▸ ACTIVITIES
- a) According to the review of Eagle & Crane, who are the star wing walkers in Earl Shaw's Flying Circus?
- b) Carry on the review of Eagle & Crane, starting after its last sentence.

▸ GIVEN PASSAGE
----

Eagle & Crane takes place during the Great Depression, pre-World War II, and more importantly during the Japanese Internment Camps. The story begins when a plane is found with two men dead inside and the only suspect is Louis, who used the plane to wingwalk back in the late 1930’s. We then follow Earl Shaw’s Flying Circus with Louis Thorn and Haruto “Harry” Yamada as the star wing walkers with the story going back and forth between the past and present, along with some backstory on the land that the Thorn’s and Yamada’s share.
Not only is this historical fiction, this is also a murder mystery (insert spooky music here). The book goes back and forth between the circus life and the investigation, which is about Harry’s father and another body being found inside one of the planes that the circus had used. While in the past, you follow the boys and Earl Shaw’s step daughter, Ava. So naturally, there is a love triangle is in this story, but it was a good love triangle.

----

▸ INFORMATION GIVEN
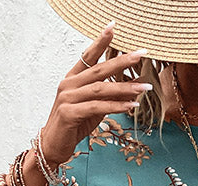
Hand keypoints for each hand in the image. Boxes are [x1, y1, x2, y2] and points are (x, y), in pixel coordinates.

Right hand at [40, 23, 151, 166]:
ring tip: (144, 87)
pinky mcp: (70, 113)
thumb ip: (105, 96)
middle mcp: (69, 85)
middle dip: (122, 61)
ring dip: (125, 88)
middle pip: (99, 69)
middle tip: (141, 54)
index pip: (88, 56)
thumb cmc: (72, 126)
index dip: (100, 41)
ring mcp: (68, 98)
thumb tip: (127, 88)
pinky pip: (97, 107)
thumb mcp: (92, 108)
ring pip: (101, 89)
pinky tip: (130, 105)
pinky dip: (116, 106)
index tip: (113, 27)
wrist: (53, 146)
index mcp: (72, 79)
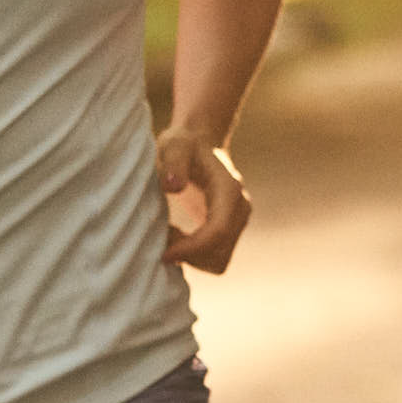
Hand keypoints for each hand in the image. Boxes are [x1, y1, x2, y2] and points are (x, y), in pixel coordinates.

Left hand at [157, 126, 252, 272]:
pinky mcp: (230, 229)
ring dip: (191, 257)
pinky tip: (176, 236)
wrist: (200, 142)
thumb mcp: (174, 146)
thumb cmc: (183, 143)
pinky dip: (194, 256)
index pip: (218, 232)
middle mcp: (240, 208)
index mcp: (229, 190)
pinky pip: (215, 257)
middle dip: (189, 254)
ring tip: (168, 234)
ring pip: (219, 260)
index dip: (191, 249)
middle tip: (161, 236)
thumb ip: (173, 163)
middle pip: (220, 252)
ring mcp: (238, 221)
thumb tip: (173, 187)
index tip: (163, 254)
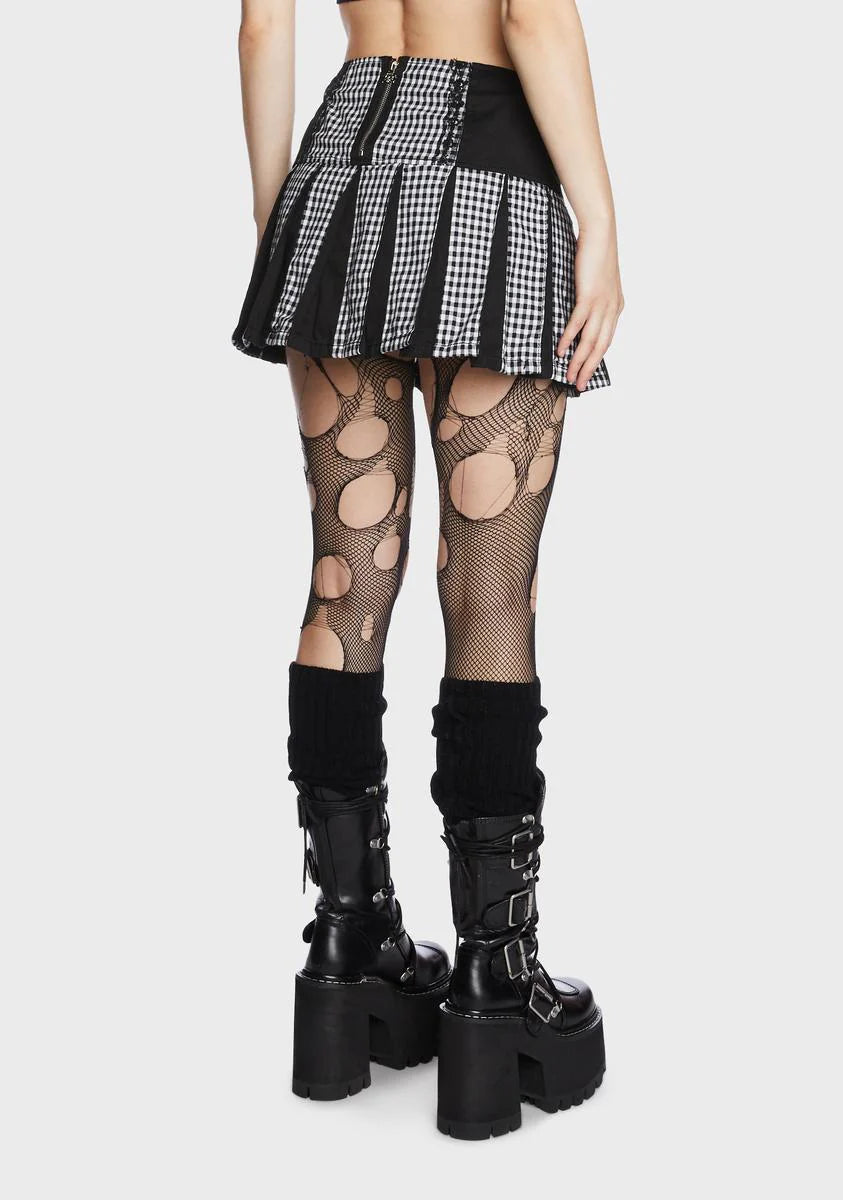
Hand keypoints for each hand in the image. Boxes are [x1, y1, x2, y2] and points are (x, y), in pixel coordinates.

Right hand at [557, 222, 623, 391]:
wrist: (600, 233)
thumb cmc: (594, 254)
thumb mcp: (596, 282)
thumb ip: (591, 300)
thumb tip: (577, 314)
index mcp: (615, 307)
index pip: (606, 341)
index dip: (596, 361)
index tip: (586, 375)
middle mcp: (612, 309)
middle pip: (601, 347)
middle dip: (589, 369)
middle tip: (579, 385)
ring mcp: (602, 303)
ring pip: (591, 340)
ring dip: (579, 361)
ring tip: (569, 376)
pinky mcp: (590, 295)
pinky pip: (579, 323)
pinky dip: (570, 339)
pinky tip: (561, 351)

----

▸ RESULTS BY TASK
- a) Louis Thorn and Haruto "Harry" Yamada.

- b)
The writing and the pace of the story made my history major heart happy because of its accuracy. You have to keep in mind that this was taking place during the Great Depression, which took up the majority of the 1930’s. Towards the end of the book, you have Louis’s brother enlisting into the army for World War II and Harry and his family going one of the many internment camps. The pacing of the book made sense and explained itself when it needed to in the next chapter.
What made me lower my rating was Louis in the end. I will not go into details as it will spoil it, but Harry and Ava become a thing over the course of the book, and it makes sense. Louis did not really connect with Ava and was a jerk towards the end of the book because he wanted everything to go his way. He did not see the problem from other people’s points of view, mainly Harry’s since he was Japanese.
Overall, I highly recommend this book to anyone who wants to read something that is not just historical fiction but is also a murder mystery. The plot twists will get you, and yes there are many!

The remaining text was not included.